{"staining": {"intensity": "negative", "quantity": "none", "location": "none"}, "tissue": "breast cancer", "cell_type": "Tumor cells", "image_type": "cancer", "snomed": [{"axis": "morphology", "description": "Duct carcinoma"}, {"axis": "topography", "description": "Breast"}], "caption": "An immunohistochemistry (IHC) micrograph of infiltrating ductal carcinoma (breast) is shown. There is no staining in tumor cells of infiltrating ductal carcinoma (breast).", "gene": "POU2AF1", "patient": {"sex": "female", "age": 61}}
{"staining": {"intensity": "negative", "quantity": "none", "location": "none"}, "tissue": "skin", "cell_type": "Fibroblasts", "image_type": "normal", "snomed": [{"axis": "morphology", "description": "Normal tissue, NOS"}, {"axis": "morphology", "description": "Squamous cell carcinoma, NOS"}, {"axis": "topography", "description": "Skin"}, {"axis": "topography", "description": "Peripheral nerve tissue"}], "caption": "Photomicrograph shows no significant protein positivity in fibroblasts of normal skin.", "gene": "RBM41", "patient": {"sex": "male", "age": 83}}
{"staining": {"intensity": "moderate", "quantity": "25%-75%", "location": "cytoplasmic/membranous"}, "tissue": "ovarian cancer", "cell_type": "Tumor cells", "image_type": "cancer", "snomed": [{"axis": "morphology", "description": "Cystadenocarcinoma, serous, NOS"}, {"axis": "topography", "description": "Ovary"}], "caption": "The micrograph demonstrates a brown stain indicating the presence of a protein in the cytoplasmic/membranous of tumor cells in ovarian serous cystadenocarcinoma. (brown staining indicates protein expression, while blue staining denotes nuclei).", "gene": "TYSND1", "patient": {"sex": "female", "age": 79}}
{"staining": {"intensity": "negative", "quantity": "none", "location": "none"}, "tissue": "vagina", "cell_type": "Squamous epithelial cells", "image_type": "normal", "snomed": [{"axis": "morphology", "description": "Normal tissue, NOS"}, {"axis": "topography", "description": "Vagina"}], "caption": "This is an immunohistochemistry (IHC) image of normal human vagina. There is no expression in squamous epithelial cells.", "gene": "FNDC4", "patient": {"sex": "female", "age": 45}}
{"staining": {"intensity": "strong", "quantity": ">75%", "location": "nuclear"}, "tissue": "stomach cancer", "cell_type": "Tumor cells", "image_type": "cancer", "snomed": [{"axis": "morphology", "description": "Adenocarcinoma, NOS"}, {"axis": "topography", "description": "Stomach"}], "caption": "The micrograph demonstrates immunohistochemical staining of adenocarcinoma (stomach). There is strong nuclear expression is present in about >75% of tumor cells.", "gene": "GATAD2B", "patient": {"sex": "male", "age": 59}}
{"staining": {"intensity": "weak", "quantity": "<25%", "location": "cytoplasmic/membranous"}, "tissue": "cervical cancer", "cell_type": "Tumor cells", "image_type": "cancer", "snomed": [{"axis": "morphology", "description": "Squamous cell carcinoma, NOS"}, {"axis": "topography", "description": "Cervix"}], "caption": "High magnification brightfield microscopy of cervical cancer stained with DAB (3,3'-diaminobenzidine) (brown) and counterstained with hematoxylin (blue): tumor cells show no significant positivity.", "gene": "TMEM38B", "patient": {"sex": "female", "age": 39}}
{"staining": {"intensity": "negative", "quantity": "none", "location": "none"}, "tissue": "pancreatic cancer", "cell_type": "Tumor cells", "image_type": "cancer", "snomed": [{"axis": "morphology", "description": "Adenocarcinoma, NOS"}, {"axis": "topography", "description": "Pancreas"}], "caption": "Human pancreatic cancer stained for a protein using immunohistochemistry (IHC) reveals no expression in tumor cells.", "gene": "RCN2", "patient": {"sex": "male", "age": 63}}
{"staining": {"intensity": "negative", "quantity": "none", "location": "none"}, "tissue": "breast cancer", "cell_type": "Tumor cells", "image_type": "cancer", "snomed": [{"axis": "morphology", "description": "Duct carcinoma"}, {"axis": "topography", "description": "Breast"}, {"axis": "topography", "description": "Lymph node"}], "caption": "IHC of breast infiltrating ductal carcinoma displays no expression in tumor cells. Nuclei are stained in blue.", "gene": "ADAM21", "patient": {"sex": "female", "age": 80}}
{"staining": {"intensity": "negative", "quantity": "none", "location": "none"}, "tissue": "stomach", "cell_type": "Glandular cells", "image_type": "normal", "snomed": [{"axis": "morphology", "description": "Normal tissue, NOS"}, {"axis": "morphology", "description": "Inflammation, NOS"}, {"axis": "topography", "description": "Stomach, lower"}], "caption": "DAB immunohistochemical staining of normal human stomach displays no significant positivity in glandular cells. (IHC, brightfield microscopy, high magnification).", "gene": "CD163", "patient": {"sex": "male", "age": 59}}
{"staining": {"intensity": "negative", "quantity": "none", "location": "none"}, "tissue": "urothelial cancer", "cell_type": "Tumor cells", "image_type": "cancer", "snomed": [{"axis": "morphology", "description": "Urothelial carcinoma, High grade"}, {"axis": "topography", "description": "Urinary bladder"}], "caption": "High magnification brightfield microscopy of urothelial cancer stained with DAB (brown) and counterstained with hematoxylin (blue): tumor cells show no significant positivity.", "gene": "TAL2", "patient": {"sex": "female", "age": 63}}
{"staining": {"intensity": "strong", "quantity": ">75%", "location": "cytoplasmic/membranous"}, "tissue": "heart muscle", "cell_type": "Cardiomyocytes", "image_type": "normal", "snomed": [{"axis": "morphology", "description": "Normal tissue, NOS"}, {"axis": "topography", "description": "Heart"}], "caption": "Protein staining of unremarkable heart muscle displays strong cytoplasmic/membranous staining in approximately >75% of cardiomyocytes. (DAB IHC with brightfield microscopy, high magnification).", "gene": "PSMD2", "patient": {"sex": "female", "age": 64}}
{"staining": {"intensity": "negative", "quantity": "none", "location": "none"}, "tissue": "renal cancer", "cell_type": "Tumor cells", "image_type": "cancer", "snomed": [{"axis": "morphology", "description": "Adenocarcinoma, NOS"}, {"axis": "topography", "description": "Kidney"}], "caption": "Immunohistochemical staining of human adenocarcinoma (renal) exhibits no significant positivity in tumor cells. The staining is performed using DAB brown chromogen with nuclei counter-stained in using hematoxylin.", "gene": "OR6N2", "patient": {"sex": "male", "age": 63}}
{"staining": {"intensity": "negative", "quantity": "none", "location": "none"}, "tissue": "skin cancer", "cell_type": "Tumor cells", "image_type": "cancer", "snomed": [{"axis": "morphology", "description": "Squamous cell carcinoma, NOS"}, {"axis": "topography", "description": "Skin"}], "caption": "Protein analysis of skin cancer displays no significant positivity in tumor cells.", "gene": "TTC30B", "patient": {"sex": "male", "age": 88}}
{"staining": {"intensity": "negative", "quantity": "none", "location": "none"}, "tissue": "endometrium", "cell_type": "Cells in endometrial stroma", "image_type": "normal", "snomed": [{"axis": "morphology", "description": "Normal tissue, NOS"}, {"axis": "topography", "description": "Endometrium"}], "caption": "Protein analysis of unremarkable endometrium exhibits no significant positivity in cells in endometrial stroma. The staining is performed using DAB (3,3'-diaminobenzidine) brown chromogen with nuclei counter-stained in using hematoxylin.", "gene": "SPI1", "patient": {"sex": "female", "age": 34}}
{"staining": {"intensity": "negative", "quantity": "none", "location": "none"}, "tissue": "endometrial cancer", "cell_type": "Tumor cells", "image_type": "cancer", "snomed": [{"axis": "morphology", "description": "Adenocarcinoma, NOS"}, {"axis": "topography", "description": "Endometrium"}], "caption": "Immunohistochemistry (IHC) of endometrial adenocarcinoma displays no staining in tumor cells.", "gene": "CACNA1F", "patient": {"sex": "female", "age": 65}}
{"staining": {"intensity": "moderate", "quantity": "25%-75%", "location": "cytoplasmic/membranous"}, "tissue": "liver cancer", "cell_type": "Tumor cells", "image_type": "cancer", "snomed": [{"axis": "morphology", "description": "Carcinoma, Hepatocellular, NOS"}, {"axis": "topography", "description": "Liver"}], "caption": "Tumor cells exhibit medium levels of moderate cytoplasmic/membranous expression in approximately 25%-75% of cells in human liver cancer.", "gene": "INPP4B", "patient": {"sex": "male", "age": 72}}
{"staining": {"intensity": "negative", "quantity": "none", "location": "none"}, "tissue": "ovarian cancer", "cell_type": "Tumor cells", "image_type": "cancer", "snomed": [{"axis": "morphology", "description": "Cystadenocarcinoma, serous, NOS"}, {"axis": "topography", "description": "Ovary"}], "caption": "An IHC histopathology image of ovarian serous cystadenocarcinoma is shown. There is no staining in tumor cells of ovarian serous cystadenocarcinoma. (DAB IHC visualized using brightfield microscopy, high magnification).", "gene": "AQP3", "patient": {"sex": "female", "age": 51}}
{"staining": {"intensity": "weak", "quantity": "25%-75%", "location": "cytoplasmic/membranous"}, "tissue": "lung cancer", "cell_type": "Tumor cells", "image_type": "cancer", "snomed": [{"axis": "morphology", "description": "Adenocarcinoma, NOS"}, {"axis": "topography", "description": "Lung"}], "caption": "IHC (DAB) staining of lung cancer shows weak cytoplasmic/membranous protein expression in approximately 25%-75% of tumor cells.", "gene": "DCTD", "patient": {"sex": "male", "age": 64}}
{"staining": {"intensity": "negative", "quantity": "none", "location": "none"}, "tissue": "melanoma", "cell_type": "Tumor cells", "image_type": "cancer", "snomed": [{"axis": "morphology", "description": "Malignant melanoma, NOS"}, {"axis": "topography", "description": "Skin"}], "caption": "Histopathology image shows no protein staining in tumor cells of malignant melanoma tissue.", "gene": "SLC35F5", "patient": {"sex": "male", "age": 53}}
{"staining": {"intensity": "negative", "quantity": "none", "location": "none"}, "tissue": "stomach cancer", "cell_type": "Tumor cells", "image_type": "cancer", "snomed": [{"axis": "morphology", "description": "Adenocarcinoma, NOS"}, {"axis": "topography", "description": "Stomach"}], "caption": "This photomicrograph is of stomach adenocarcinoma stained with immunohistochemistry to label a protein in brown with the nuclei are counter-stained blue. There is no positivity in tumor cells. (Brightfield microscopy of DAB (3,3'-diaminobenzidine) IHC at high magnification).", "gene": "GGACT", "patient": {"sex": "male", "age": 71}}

━━━━━━━━

** BRIEF **
Restate word for word the entries above from the line with "microscopy of urothelial" through the line with "staining of unremarkable", inclusive, leaving out everything else.

** OUTPUT FOR THIS EXERCISE **
{"staining": {"intensity": "negative", "quantity": "none", "location": "none"}, "tissue": "urothelial cancer", "cell_type": "Tumor cells", "image_type": "cancer", "snomed": [{"axis": "morphology", "description": "Urothelial carcinoma, High grade"}, {"axis": "topography", "description": "Urinary bladder"}], "caption": "High magnification brightfield microscopy of urothelial cancer stained with DAB (brown) and counterstained with hematoxylin (blue): tumor cells show no significant positivity.", "gene": "TAL2", "patient": {"sex": "female", "age": 63}}
{"staining": {"intensity": "strong", "quantity": ">75%", "location": "cytoplasmic/membranous"}, "tissue": "heart muscle", "cell_type": "Cardiomyocytes", "image_type": "normal", "snomed": [{"axis": "morphology", "description": "Normal tissue, NOS"}, {"axis": "topography", "description": "Heart"}], "caption": "Protein staining of unremarkable heart muscle displays strong cytoplasmic/membranous staining in approximately >75% of cardiomyocytes. (DAB IHC with brightfield microscopy, high magnification).", "gene": "PSMD2", "patient": {"sex": "female", "age": 64}}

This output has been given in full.